Abstract

Fault diagnosis is important for isolating the root causes and supporting preventive maintenance of an equipment. However, the lack of labeled fault samples often limits the performance of fault diagnosis in practical situations. In this paper, we propose an information-guided signal multi-granularity contrastive feature learning (IMCFL) method with few labeled data to identify fault types. Unlike manual selection of data augmentation in traditional contrastive learning, IMCFL adaptively generates task-relevant augmented views for contrastive learning by differentiable automatic augmentation guided by information from few labeled (no more than 5%) data. Furthermore, a multi-granularity contrastive loss is constructed for the feature extractor to generate discriminative feature representation considering the characteristics of the signals. By exploring instance-level relationships and temporal relationships within the signal in multiple successive down-sampling operations, features of different granularities can be adequately extracted.
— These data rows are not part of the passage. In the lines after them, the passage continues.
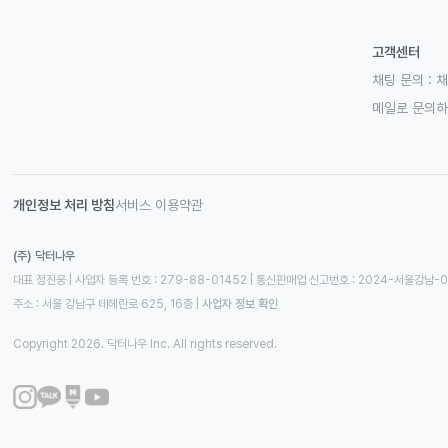
고객센터
채팅 문의 :
채
메일로 문의
개인정보 처리 방침
서비스 이용약관
(주) 닥터나우
대표 정진웅 | 사업자 등록 번호 : 279-88-01452 | 통신판매업 신고번호 : 2024-서울강남-
주소 : 서울 강남구 테헤란로 625, 16층
 | 
사업자 정보 확인
Copyright 2026. 닥터나우 Inc. All rights reserved.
After completing the contrastive learning, fault diagnosis is accomplished by a simple classifier without fine-tuning. Experiments on bearing and gear datasets demonstrate the diagnostic accuracy of the proposed method compared to other methods. Further transfer learning experiments show that the proposed method has the ability to be applied to different devices for fault diagnosis through knowledge transfer of its pre-trained powerful feature extractors.